23 Further, the defendants submit that there is a clear distinction between the broad position in equity and the position pursuant to the Act. Section 7(1)(c) of the Act reads:
"7(1)(a) …
(c) any tortfeasor liable in respect of that damage may recover contribution from any other tortfeasor who is or would if sued have been liable in respect of the same damage whether as a joint tortfeasor or otherwise but so that no person shall be entitled to recover contribution under this section from any person entitled to be indemnified by him in respect of the liability for which contribution is sought."
24 Counsel for the defendants argue that the doctrine of actual contribution applies both at common law and in equity. It is usually expressed in terms requiring contribution between parties who share co-ordinate liability or common obligations to make good the one loss, or more recently in the right to contribution was said to depend upon whether the liability was of the same nature and to the same extent.

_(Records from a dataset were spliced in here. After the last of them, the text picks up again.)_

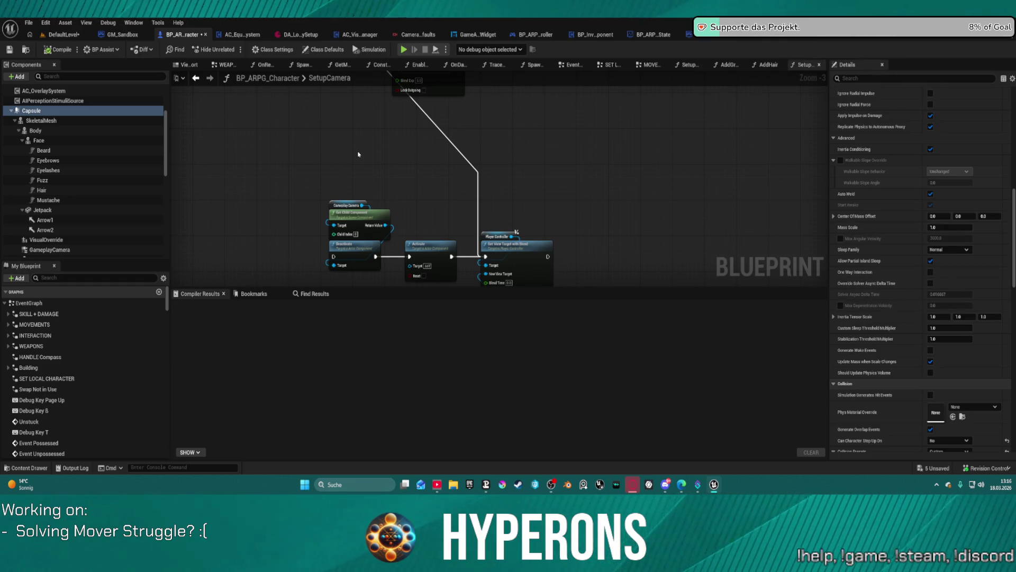
pyautogui.click(308, 295)
pyautogui.write('contro')
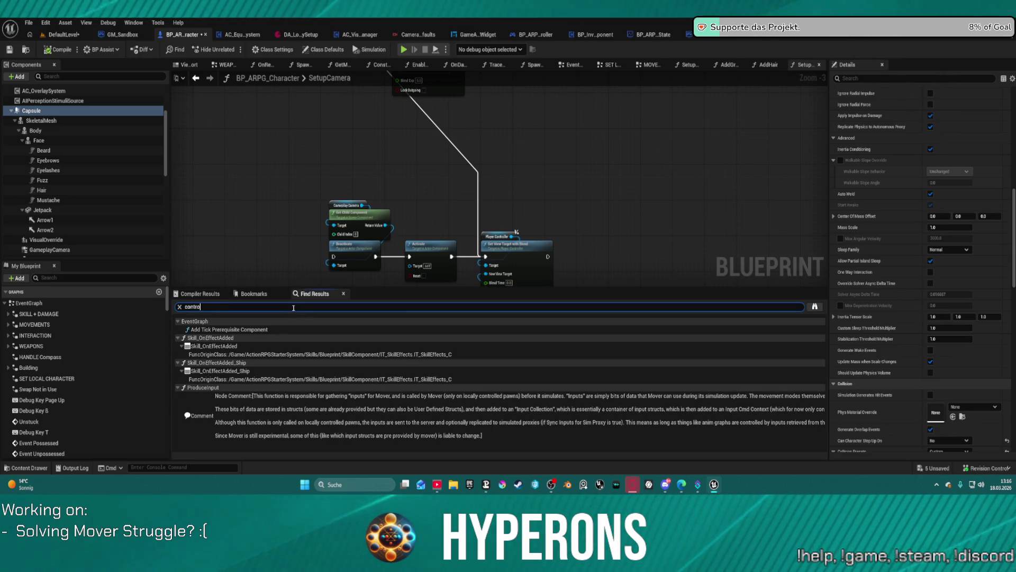
# - Search 'control rotation' and visit the Use Controller Rotation Yaw and HandleTargeting Get Control Rotation matches
pyautogui.write('l rotation')
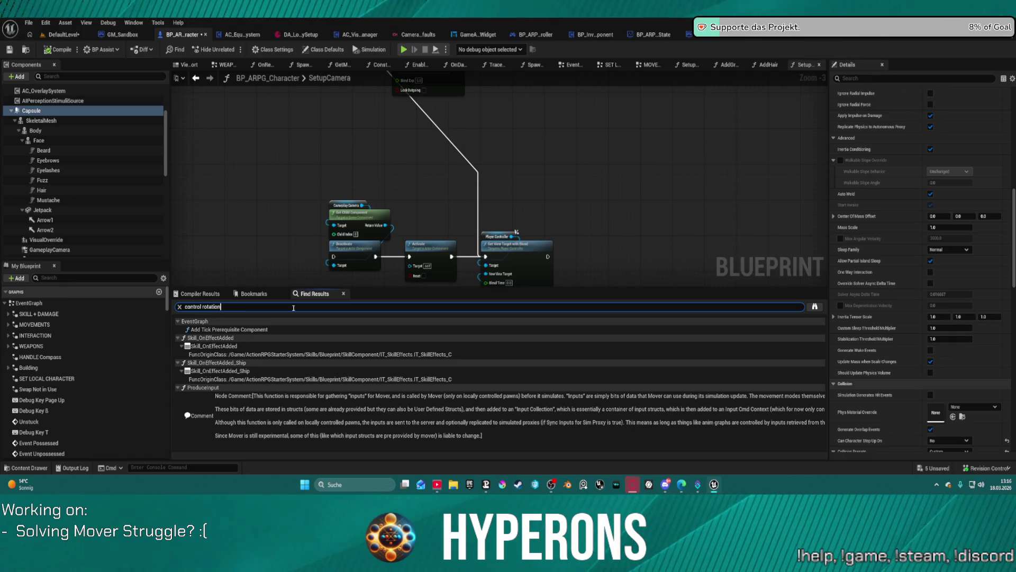
pyautogui.press('Return')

25 It is submitted that that is not the test under the Act. It is said that under the Act, having established that damage was suffered as a result of a tort, the tortfeasor, in this case the third party, is liable in respect of the same damage. It is said that is different in nature from requiring the liability be of the same nature and to the same extent. It was submitted that, it is the terms of the Act itself, which determines the contribution.

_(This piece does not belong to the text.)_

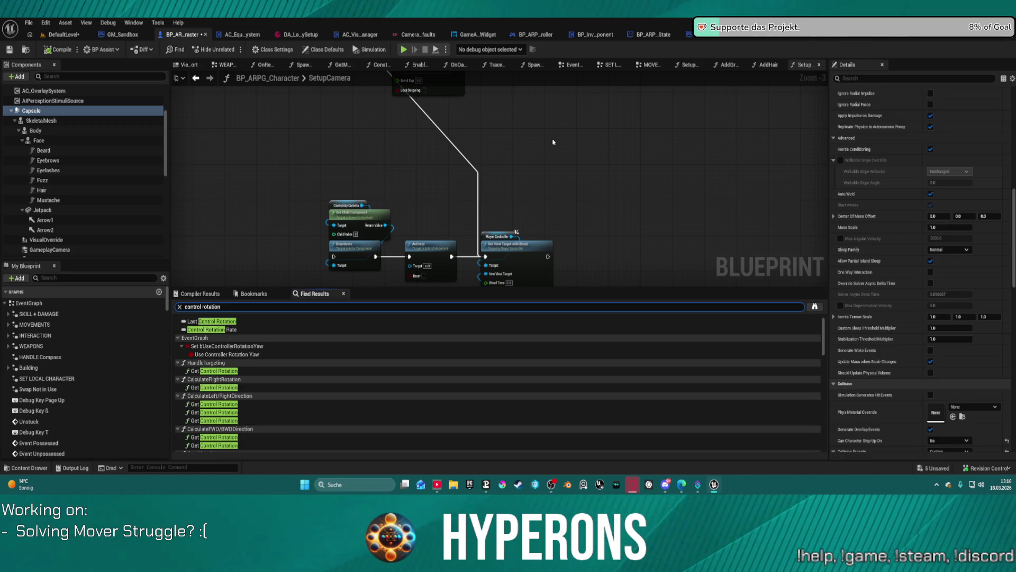
pyautogui.doubleClick(228, 354)
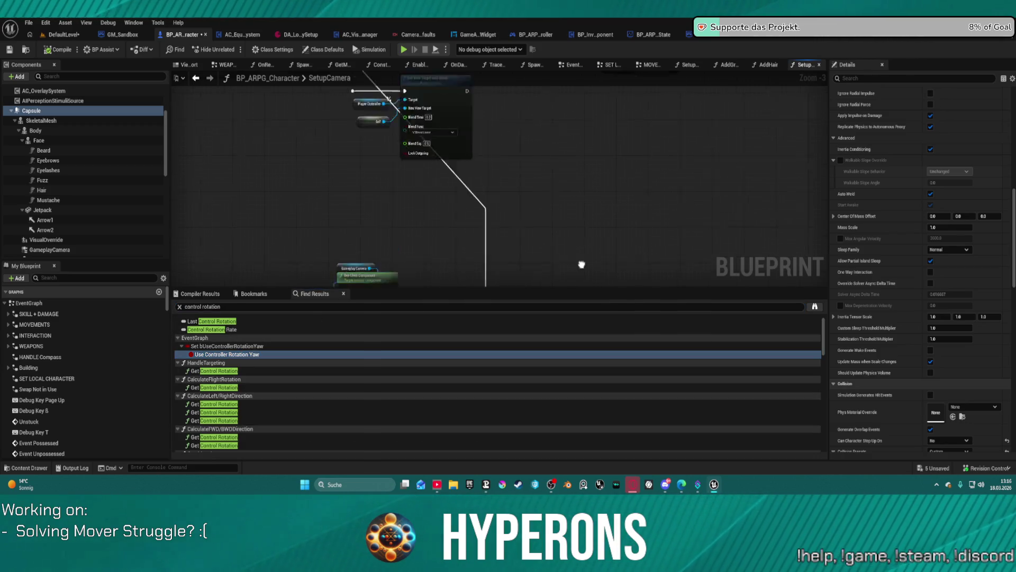
pyautogui.doubleClick(226, 347)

26 Whilst the arguments of counsel for the plaintiffs and third party are persuasive, I accept the observations of McHugh J in Burke & Anor v LFOT Pty Ltd & Ors at par 49:
"However, the circumstances in which a court will order contribution are not closed. In recent years, courts have held that a difference in the causes of action pursuant to which two parties are liable will not of itself preclude an order for contribution between them provided the liability of each 'is of the same nature and to the same extent'. In BP Petroleum
(Page 13)
- Development Ltd v Esso Petroleum Co Ltd, BP was liable under a contract with the Shetland Islands Council for the cost of damage to the Council's jetty. Esso was similarly obliged to pay for that damage, pursuant to statute. The Outer House held that the obligations of the two parties were 'substantially the same'. In those circumstances, Lord Ross held that they could properly be regarded as being under a common obligation, or liable for the same debt, even though their respective obligations had different sources:
'[T]he origins of the obligation placed on the pursuers and the defenders are separate and distinct, but the obligation is a common one because each has to perform substantially the same obligation.' (emphasis added)"

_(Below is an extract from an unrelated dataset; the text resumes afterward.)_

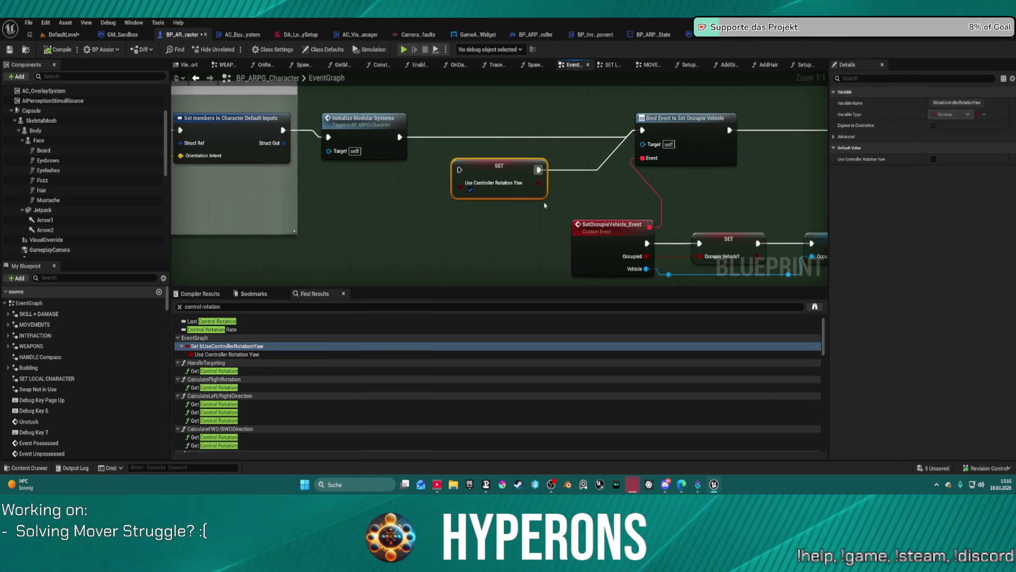
pyautogui.doubleClick(208, 371)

27 Having considered the issues, I find myself in agreement with Madgwick J in Elliot & Tuthill (Mortgages) Pty Ltd v Farrell & Anderson Pty Ltd [2002] FCA 965, where he said, at par 24:
"The law is clear that before a party will be shut out before the final hearing from presenting a cause of action, the intended cause of action should, in effect, be hopeless: General Steel Industries Inc v Commissioner for Railways (NSW) (1964) 112 CLR 125. In my opinion, that cannot be said here. The law relating to contribution appears to be in the process of development or restatement. Further, the full facts are not known as to the relevant conduct of the proposed cross-respondents and controversial questions may be involved in the curial ascertainment of those facts. The precise factual context may affect the real content of the proposed cross-respondents' duties, both as directors and as solicitors. Where there appears to be scope for further development, elaboration or clearer restatement of the law, it seems to me inappropriate to shut the cross-claimants out before that precise factual context is known."
28 On what is before me, I am not persuaded that the causes of action pleaded by the defendants are hopeless and, thus, I would not strike out the third party's statement of claim.